Major version update (1.X.Y to 1.(X+1).0)

When:

  • We should do such an update when we have a reasonable assurance of stability.

Requirements:

  • All the requirements for a minor update.
  • No major change recently landed.
  • No major recent regressions have been filed.
  • All tests pass locally for the person doing the update, including the main test suite (no params passed to runner.py), other, browser, sockets, sanity, binaryen*. (Not all of those are run on all the bots.)
  • A minor version was recently tagged, no major bugs have been reported on it, and nothing major landed since it did. (Bugs are often only found on tagged versions, so a big feature should first be in a minor version update before it is in a major one.)

How:

  1. Follow the same steps for a minor version update.

Updating the emscripten.org Website

The site is currently hosted in gh-pages branch of the separate site repository. To update the docs, rebuild them and copy them into this repository. There is a script that will perform these steps automatically: tools/maint/update_docs.py. Just run this script with no arguments if the emscripten-site repository is checked out alongside emscripten itself, or pass the location of the checkout if not.

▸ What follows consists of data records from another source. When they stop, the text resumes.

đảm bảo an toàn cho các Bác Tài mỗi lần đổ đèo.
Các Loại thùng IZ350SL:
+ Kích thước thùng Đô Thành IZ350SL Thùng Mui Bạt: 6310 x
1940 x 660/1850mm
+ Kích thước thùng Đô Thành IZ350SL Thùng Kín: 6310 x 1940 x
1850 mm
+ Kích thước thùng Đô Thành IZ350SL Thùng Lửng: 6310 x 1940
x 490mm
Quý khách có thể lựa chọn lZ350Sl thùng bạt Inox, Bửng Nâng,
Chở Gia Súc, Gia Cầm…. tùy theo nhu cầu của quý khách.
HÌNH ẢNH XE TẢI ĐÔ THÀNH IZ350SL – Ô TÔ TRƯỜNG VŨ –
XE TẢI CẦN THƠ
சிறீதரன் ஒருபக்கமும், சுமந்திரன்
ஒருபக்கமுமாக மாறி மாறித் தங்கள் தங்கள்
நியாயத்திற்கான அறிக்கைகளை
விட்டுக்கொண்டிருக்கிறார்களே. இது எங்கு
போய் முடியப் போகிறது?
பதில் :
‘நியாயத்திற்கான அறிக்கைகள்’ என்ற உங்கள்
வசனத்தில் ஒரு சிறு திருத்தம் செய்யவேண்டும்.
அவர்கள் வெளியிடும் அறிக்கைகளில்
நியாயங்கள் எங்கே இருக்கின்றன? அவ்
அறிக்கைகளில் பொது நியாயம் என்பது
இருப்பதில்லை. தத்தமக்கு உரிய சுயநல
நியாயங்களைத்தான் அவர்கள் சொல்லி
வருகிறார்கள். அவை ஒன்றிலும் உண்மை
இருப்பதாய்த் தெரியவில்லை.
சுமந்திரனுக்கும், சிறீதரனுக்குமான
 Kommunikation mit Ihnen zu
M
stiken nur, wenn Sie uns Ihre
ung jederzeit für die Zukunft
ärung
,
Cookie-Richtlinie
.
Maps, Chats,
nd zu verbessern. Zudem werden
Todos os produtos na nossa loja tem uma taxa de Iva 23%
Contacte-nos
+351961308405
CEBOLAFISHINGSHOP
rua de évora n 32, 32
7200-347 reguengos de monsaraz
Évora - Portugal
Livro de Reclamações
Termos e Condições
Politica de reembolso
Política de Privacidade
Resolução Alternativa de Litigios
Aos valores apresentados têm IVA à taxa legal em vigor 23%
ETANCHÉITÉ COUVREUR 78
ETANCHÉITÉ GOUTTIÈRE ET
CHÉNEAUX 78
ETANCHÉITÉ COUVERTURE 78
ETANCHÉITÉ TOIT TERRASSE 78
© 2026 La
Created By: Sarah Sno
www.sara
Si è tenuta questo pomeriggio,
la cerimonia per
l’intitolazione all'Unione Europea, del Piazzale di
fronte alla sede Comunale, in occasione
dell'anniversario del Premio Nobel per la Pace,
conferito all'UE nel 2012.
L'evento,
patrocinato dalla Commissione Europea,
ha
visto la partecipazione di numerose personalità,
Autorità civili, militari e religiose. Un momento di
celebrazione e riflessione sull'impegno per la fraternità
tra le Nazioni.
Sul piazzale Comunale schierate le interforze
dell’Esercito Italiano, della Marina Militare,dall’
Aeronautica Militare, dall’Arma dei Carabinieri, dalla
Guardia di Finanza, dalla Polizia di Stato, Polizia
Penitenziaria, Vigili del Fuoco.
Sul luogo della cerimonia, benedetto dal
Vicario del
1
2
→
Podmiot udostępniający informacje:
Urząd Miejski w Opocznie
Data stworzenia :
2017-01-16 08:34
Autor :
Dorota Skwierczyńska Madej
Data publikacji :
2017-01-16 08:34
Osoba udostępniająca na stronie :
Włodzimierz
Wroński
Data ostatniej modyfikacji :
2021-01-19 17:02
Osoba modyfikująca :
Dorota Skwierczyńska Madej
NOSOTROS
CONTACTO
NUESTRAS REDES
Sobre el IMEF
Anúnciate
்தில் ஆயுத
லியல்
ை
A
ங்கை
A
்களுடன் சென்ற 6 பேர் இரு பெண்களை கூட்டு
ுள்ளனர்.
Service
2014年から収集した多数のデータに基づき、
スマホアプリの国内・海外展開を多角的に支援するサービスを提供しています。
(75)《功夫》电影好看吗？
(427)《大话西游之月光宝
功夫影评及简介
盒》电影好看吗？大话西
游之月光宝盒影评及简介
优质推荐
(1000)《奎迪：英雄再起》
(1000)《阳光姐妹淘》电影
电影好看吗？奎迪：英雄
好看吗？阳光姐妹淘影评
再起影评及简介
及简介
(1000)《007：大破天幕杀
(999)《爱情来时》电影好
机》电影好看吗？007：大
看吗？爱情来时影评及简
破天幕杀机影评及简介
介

You will need the specific sphinx version installed, which you can do using pip3 install -r requirements-dev.txt (depending on your system, you may then need to add ~/.local/bin to your path, if pip installs to there).

Updating the emcc.py help text

emcc --help output is generated from the main documentation under site/, so it is the same as shown on the website, but it is rendered to text. After updating emcc.rst in a PR, the following should be done:

  1. In your emscripten repo checkout, enter site.
  2. Run make clean (without this, it may not emit the right output).
  3. Run make text.
  4. Copy the output build/text/docs/tools_reference/emcc.txt to ../docs/emcc.txt (both paths relative to the site/ directory in emscripten that you entered in step 1), and add that change to your PR.

See notes above on installing sphinx.